Jeffrey Morrill, chair of NHEC’s board of directors, credited consumer activists for pushing the company into the broadband business. Last year the board opposed a pro-broadband member petition but reversed course after the measure won nearly two-thirds of the vote in NHEC’s annual board election.
“We have listened to our members’ needs and broadband advocates,” Morrill said in an interview, “and we are actively responding. We expanded our charter, launched a broadband subsidiary and are working to bring functional broadband service to all our members.”
“Functional” broadband is the term some are using to describe internet speeds well above the Federal Communications Commission’s official definition of broadband – download speeds of at least 25 Mbps and upload speeds of at least 3 Mbps. Those speeds aren’t enough for increasing use of interactive, bandwidth-intensive apps such as Zoom and Microsoft Teams, or for sharing large files. Future apps are bound to demand even higher speeds.
That’s why broadband advocates talk about building networks that are “future-proof,” and why official reckonings of “under-served” communities fail to take into account what Morrill calls the “functionally unserved.”
Jeanne Ryer, a Sandwich resident who runs a statewide health reform initiative, said the need for high-speed connection will persist after the pandemic ends. “I need access to libraries, journal articles, conferences, meetings,” she said. “Reliable speeds of 100 to 1,000 megabits will give us a lot of room for innovation as we move forward.”

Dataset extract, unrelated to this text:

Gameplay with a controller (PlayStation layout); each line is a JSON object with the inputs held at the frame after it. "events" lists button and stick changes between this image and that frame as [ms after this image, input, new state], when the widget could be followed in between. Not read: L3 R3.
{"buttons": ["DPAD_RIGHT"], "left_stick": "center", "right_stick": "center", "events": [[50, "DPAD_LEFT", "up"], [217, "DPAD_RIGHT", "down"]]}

Dolan of the Sandwich broadband committee said she hopes her town’s success will inspire other towns to apply for broadband support from counties and the state. The Sununu administration is creating a process to allocate new federal funds through the Department of Business and Economic Development.
“This has been a huge mountain to climb, but it looks like we got it done,” Dolan said, “and I’m proud of everybody who worked on that. To see people step up and work together for a common goal is a testament to how we can solve a problem if we put our minds to it.”
Richard Knox of Sandwich is chairman of New Hampshire Broadband Advocates.